Oklahoma death row inmate shaken by convulsions and vomiting
John Grant reportedly vomited and convulsed during his execution in the US state of Oklahoma. A 60-year-old African-American, he was sentenced to death in 2000 for the murder of a prison employee.
Grant was the first man to re-enter the death chamber after the U.S. Supreme Court authorized Oklahoma to reinstate executions using a controversial combination of lethal injection drugs, ending a six-year moratorium.
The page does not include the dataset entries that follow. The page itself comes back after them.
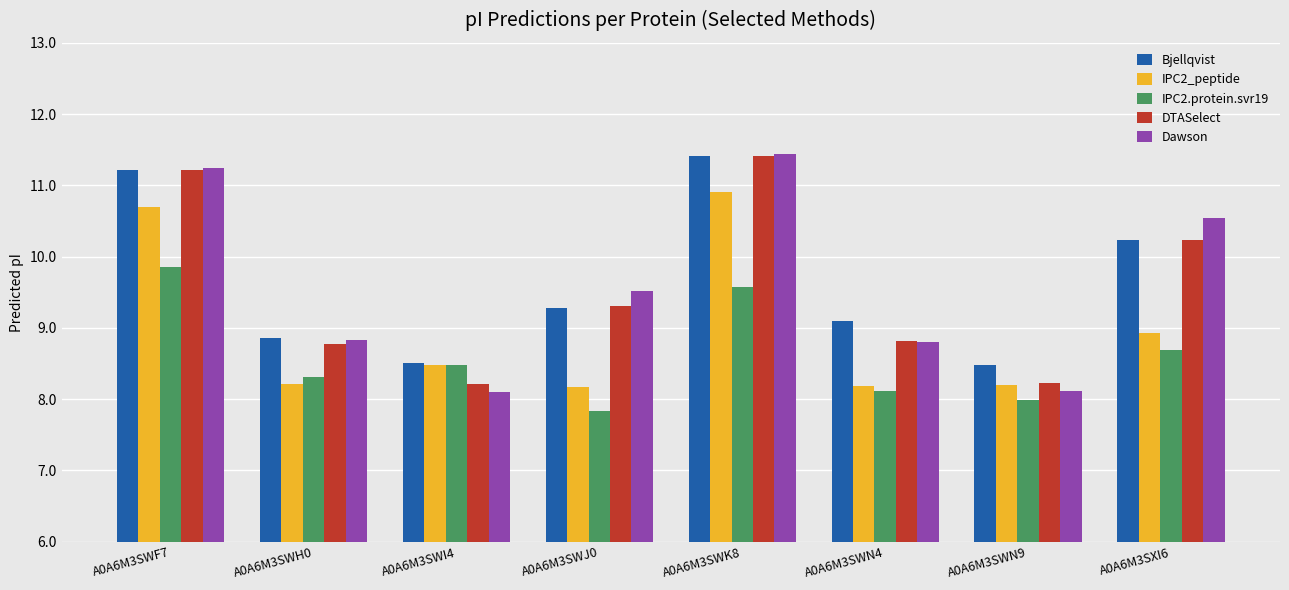

Which label corresponds to the smallest value in the chart?

A0A6M3SWJ0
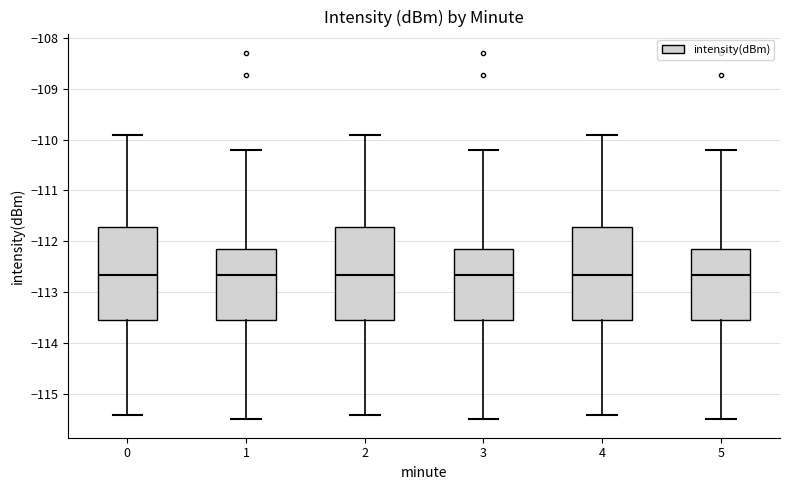

Reading left to right, transcribe this box plot: for each box, give where its median line is, the range the box spans, and where its two whiskers end, as read against the y-axis. The values are not printed on the chart, so give them approximately, as read against the axis.

0: median -112.7, box -113.6 to -111.7, whiskers -115.4 to -109.9
1: median -112.7, box -113.6 to -112.1, whiskers -115.5 to -110.2
2: median -112.7, box -113.6 to -111.7, whiskers -115.4 to -109.9
3: median -112.7, box -113.6 to -112.1, whiskers -115.5 to -110.2
4: median -112.7, box -113.6 to -111.7, whiskers -115.4 to -109.9
5: median -112.7, box -113.6 to -112.1, whiskers -115.5 to -110.2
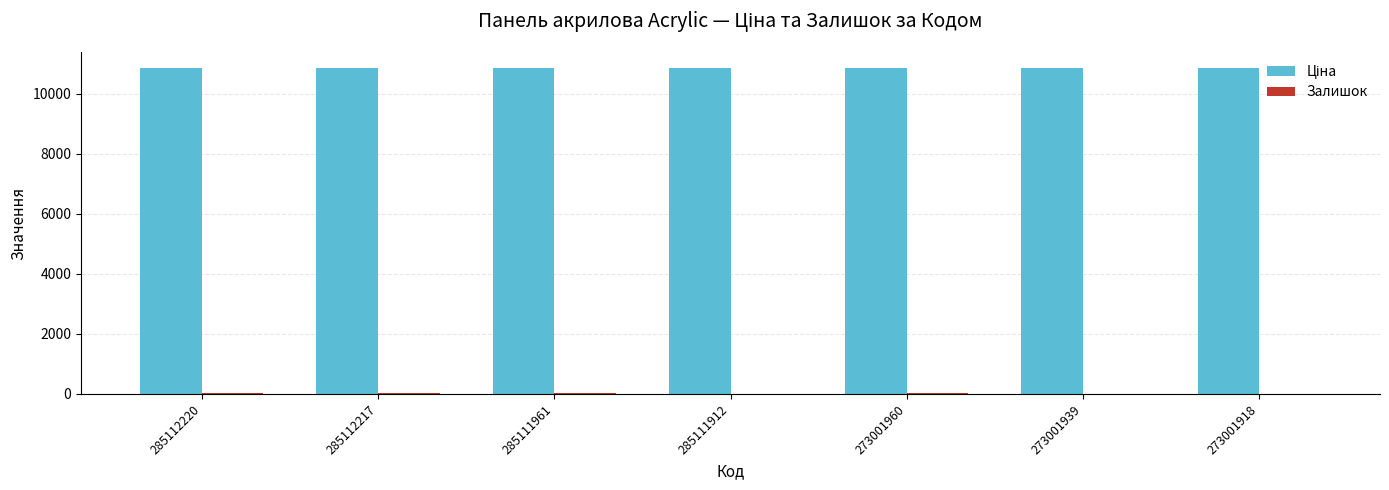

What is the total value across all series at 285111912?

10855.1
Prison authorities in the southern state injected him with the three substances and he was pronounced dead at 16:21.
Convulsions and vomiting
According to CNN affiliate KOKH reporter Dan Snyder, who witnessed the execution at McAlester State Penitentiary in Oklahoma, Grant began having seizures almost immediately after taking the first drug, Midazolam. “His entire upper back repeatedly lifted off the gurney,” Snyder said.
“As the seizures continued, Grant began vomiting.”
Over the next several minutes, medical personnel entered the room several times to clean up and remove Grant’s “still breathing” vomit, according to Snyder.
Grant was declared unconscious by medical personnel at about 4:15 p.m.
(local time). Doses of the second and third drugs used were administered a minute later, according to the reporter.
Controversial execution
This protocol had already been applied in 2014 and 2015, but the obvious suffering of the detainees led the state to declare a moratorium on executions.
The same Midazolam was also used in the controversial execution of Clayton Lockett in Oklahoma in 2014: instead of losing consciousness, the death row inmate contracted, convulsed and said a few words.